The angles of elevation of the top of a tower from two points at a distance of $4 \,m$ and $9 \,m$ from the base of the tower and in the same straight line with it are complementary. Prove that the height of the tower is $6 \,m$.

(N/A) Let $AQ$ be the tower and $R, S$ be the points at a distance of $4 \,m$ and $9 \,m$ from the base of the tower $(Q)$ respectively.
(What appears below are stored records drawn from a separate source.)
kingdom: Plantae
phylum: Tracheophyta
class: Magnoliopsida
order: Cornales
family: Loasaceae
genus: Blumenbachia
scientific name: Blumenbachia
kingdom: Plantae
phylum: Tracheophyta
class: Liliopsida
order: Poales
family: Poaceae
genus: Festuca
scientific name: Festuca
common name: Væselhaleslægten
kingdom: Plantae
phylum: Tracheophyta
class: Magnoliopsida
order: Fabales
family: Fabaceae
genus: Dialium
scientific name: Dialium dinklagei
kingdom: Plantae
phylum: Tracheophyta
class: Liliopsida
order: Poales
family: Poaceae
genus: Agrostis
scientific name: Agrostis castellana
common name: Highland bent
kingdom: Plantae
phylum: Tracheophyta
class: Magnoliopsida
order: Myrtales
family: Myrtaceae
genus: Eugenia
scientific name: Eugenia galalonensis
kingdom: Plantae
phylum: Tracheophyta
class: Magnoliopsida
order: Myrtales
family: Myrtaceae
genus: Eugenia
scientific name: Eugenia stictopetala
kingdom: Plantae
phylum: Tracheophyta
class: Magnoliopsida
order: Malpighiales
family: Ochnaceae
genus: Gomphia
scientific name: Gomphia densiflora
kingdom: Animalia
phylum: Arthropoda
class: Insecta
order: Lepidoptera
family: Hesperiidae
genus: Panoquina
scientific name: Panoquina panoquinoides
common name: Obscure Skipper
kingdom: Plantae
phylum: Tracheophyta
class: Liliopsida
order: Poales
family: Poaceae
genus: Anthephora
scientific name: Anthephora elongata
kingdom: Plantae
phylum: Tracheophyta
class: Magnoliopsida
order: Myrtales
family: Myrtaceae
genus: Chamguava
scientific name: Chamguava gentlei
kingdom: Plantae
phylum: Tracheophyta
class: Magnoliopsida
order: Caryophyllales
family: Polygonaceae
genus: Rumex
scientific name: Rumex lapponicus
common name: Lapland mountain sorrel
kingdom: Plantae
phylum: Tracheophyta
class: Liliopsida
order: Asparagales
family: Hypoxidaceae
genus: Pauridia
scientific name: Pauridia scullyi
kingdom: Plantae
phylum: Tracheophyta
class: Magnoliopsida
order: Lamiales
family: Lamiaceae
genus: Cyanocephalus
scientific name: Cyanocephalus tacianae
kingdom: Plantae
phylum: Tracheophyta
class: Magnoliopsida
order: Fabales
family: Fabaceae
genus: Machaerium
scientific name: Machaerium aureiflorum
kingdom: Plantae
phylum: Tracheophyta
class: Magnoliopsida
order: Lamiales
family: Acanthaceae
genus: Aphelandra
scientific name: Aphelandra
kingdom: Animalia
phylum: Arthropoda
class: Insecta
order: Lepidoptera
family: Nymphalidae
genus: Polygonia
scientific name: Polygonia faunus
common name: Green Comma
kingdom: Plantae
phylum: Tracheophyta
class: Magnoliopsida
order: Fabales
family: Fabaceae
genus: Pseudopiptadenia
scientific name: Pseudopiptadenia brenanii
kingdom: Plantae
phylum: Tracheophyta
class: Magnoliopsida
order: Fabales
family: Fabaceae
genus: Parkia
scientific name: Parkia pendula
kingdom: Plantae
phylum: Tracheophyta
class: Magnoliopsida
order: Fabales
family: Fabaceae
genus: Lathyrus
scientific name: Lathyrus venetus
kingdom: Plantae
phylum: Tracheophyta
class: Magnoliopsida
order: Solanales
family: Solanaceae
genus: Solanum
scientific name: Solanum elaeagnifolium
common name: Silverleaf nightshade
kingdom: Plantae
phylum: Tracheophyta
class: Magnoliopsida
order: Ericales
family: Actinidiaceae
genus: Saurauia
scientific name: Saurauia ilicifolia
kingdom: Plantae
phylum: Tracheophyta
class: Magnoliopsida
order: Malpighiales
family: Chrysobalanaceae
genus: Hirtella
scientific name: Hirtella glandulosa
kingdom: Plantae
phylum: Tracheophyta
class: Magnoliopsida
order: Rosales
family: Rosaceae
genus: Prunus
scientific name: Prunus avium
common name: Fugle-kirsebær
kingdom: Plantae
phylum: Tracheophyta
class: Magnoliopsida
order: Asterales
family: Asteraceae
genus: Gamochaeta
The angles of elevation are complementary. Therefore,if one angle is $\theta$,the other will be $(90^\circ - \theta)$.
In $\triangle AQR$,
$\tan \theta = \frac{AQ}{QR} = \frac{AQ}{4} \quad \dots(i)$
In $\triangle AQS$,
$\tan(90^\circ - \theta) = \frac{AQ}{SQ}$
$\cot \theta = \frac{AQ}{9} \quad \dots(ii)$
Multiplying equations $(i)$ and $(ii)$:
$\tan \theta \cdot \cot \theta = \left(\frac{AQ}{4}\right) \cdot \left(\frac{AQ}{9}\right)$
$1 = \frac{AQ^2}{36}$
$AQ^2 = 36$
$AQ = \sqrt{36} = 6 \,m$ (Since height cannot be negative).
Hence,the height of the tower is $6 \,m$.